IF you decide to see or contact him again, make sure you tell him about the impact that his crime has had on YOU, and the rest of his family. His crime hasn’t only had an impact on “nameless strangers” but on those who have cared for and loved him since he was a child.
Finally, allow yourself the time to grieve. Grieve for the loss of the child you believed he was. And for the future that you believed you both had. Grief takes many forms, and can be triggered through death, divorce, or other circumstances. Hand on heart, sometimes I feel that death is the easiest to cope with, precisely because of its finality. But there are stages to grief. Disbelief, anger, loss, sadness etc, and they will recur in cycles for a long time to come. If you DO bring yourself to forgive him (and I’m certainly not saying that you SHOULD) both of you need to be prepared that at times, in the future, that grief and anger will resurface.

WhileMyGuitarGentlyWeeps · 17/09/2022 10:19

CornishTiger · 17/09/2022 07:21

@Devastated63 for me it would depends on the crime and the details leading up to it/remorse.

Rape or child pornography - they’d be cut off.

Murder. Depends. An accident or unintended action. I’d want to look at details. Premeditated- cut off.

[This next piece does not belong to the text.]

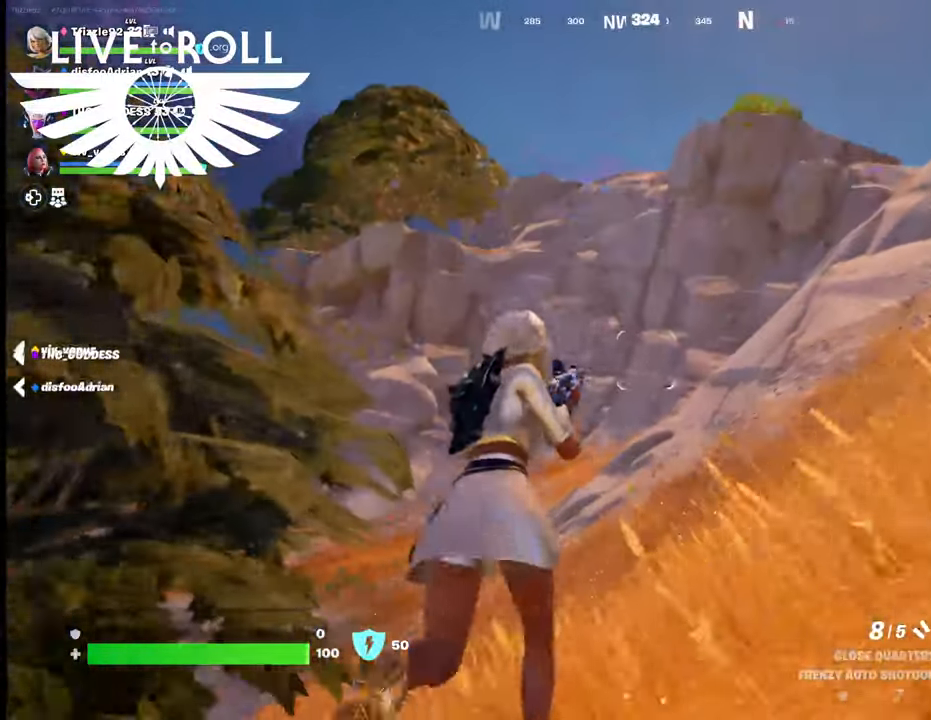
{"buttons": [], "left_stick": "up", "right_stick": "center", "events": []}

Drugs. It would have to be a very boundaried rebuilding of relationship.

Pretty much this ^ ...

@Devastated63 I am sorry for what you're going through and I don't know what it is your son has done, but the little post basically above outlines what I would do. Sending (((HUGS))) Flowers

Thegroaninggurner · 17/09/2022 10:23

I have a family member that has caused so much destruction to our family it's unreal. As a parent it is absolutely awful, I feel really bad, in fact worst than bad but I can't have my family live like that anymore, there comes a point when enough is enough a whole family suffering because one person decides to make one bad choice after the other. It does not matter how much I try to help or what I do absolutely nothing changes so for everyones sakes I have had to make the change myself. You just can't help some people.

Slutdrop · 17/09/2022 10:29

I've never been in the situation but I would think it depends what the crime is, whether it was a one-off or a repetitive thing, and whether or not they are sorry for what they've done.